# Work instruction
Line by line, repeat the data below exactly, beginning at the first line and ending at the line with "### **Kanban Pipeline View**". Omit pictures.

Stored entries
____
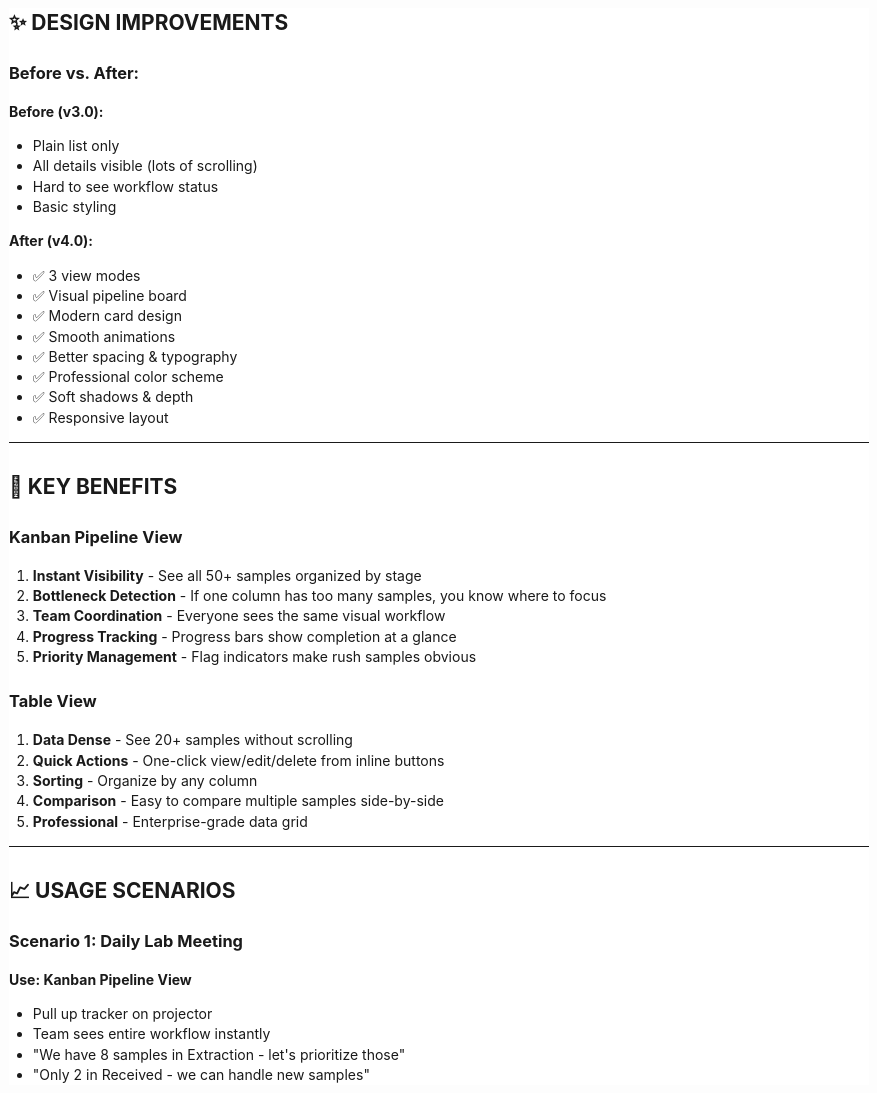 
## ✨ **DESIGN IMPROVEMENTS**

### Before vs. After:

**Before (v3.0):**
- Plain list only
- All details visible (lots of scrolling)
- Hard to see workflow status
- Basic styling

**After (v4.0):**
- ✅ 3 view modes
- ✅ Visual pipeline board
- ✅ Modern card design
- ✅ Smooth animations
- ✅ Better spacing & typography
- ✅ Professional color scheme
- ✅ Soft shadows & depth
- ✅ Responsive layout

---

## 🎯 **KEY BENEFITS**

### **Kanban Pipeline View**
1. **Instant Visibility** - See all 50+ samples organized by stage
2. **Bottleneck Detection** - If one column has too many samples, you know where to focus
3. **Team Coordination** - Everyone sees the same visual workflow
4. **Progress Tracking** - Progress bars show completion at a glance
5. **Priority Management** - Flag indicators make rush samples obvious

### **Table View**
1. **Data Dense** - See 20+ samples without scrolling
2. **Quick Actions** - One-click view/edit/delete from inline buttons
3. **Sorting** - Organize by any column
4. **Comparison** - Easy to compare multiple samples side-by-side
5. **Professional** - Enterprise-grade data grid

---

## 📈 **USAGE SCENARIOS**

### **Scenario 1: Daily Lab Meeting**
**Use: Kanban Pipeline View**
- Pull up tracker on projector
- Team sees entire workflow instantly
- "We have 8 samples in Extraction - let's prioritize those"
- "Only 2 in Received - we can handle new samples"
____
# Response area
## ✨ **DESIGN IMPROVEMENTS**

### Before vs. After:

**Before (v3.0):**
- Plain list only
- All details visible (lots of scrolling)
- Hard to see workflow status
- Basic styling

**After (v4.0):**
- ✅ 3 view modes
- ✅ Visual pipeline board
- ✅ Modern card design
- ✅ Smooth animations
- ✅ Better spacing & typography
- ✅ Professional color scheme
- ✅ Soft shadows & depth
- ✅ Responsive layout

---

## 🎯 **KEY BENEFITS**

### **Kanban Pipeline View**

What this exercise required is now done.